DE ONDE VI, DALÍ


(Foto:ANDRÉ NUNES, Barcelona, 2007)
Dali, vi você apontar para aqui. Era procura de um sinal-simbólico que fosse para que pudesse saber que havia sentido no caminhar, que toda a desconstrução não foi um vão. Peregrinação, somente hoje foi possível perceber. Ao abrir os livros letrados e repletos de imagens, as palavras assim elucidavam o que foi busca. Do olho tiravas um umbigo marinho, uma estrela flamejante na fotografia em preto e branco. Cinco pontas formando um símbolo do microcosmo humano, do microcosmo marinho, natureza ao alcance das vistas.
Dali, vi você mostrar numa janela do mundo, a foto colada com durex (isso era visível), uma forma representada como olho, de onde brotavam raios de mar. Te digo, Dali, que a qualidade dada por você à humanidade foi a de luminar, tornar lustrável o que em muitos instantes fica difuso tamanha pequenez de nossos atos.

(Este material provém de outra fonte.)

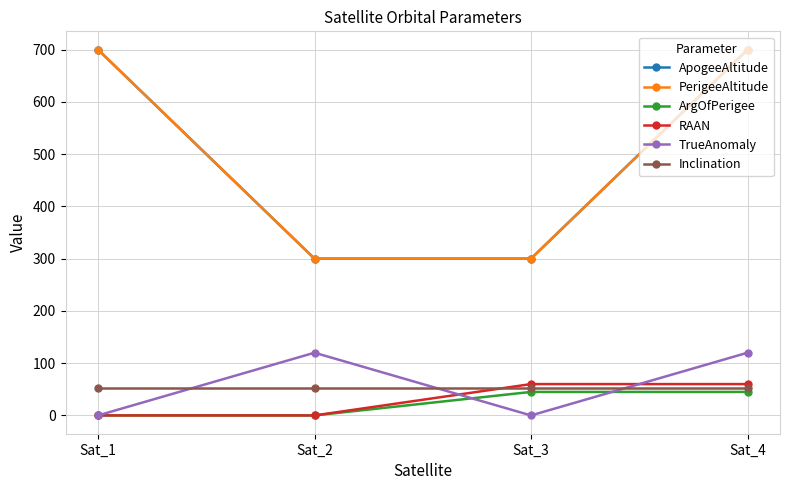

Rank the categories by ArgOfPerigee value from lowest to highest.

Sat_1, Sat_2, Sat_3, Sat_4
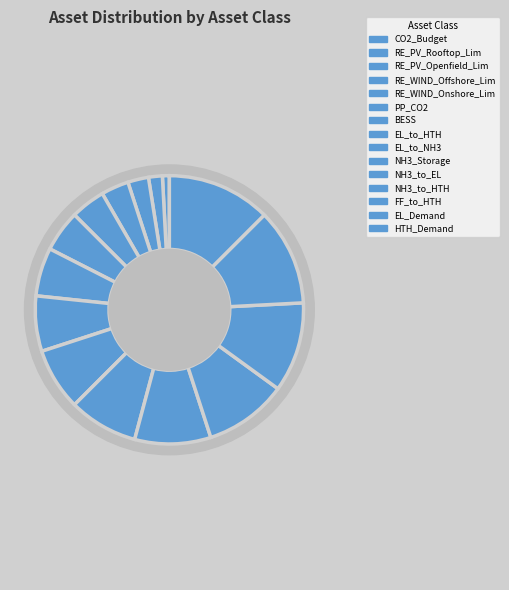

Is NH3_to_EL the majority of the pie?

No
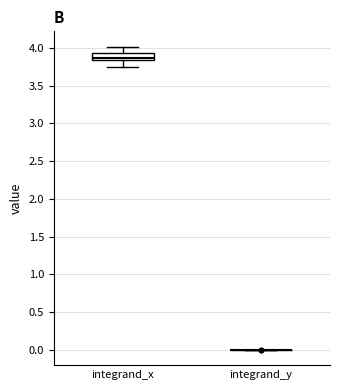

Where is the upper edge of the box for integrand_x on the y-axis? The values are not printed on the chart, so give them approximately, as read against the axis.

3.95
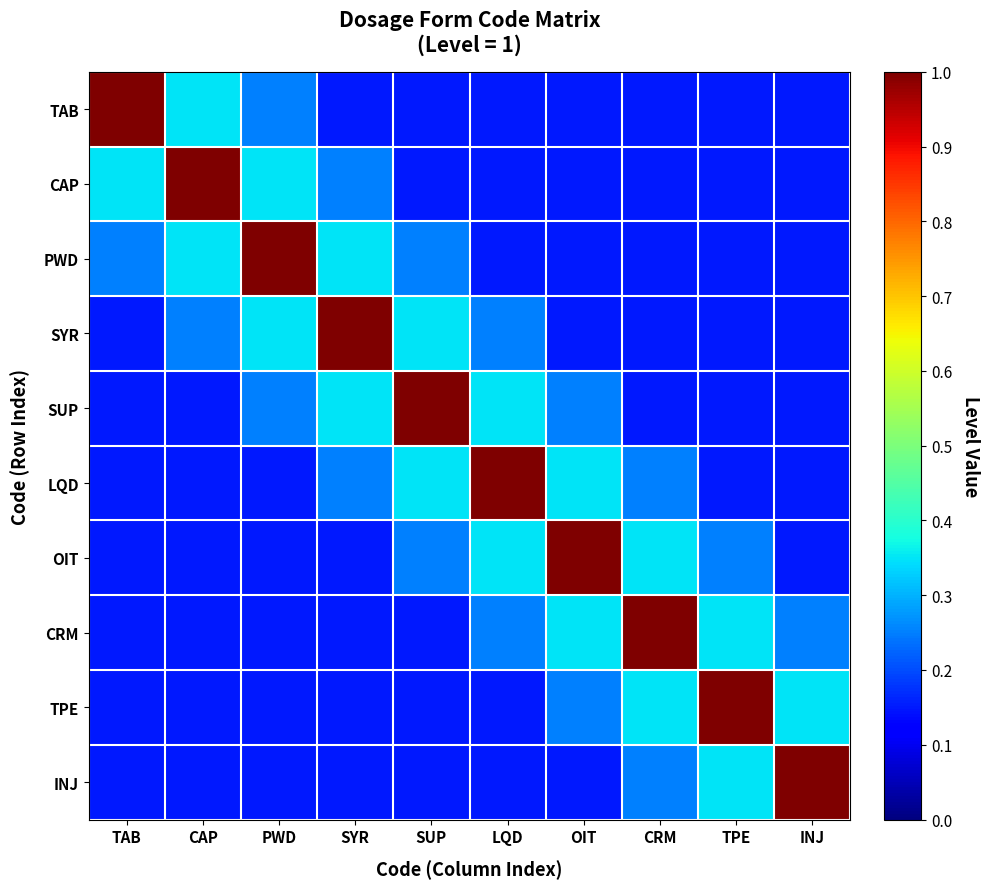

What is the difference between the highest and lowest values at LQD?

0.8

Uma peneira de água, testemunhas de animação, um símbolo do princípio da vida. Então te pergunto, Dali, serão estrelas nossos duplos na constelação? Serão estrelas pontos de referência do tempo-espaço ocupado pelos homens?
Dali, de onde te vi, após a explosão da contradição, no 17o. Dia do mês que passou, vi na janela Centros de Luz.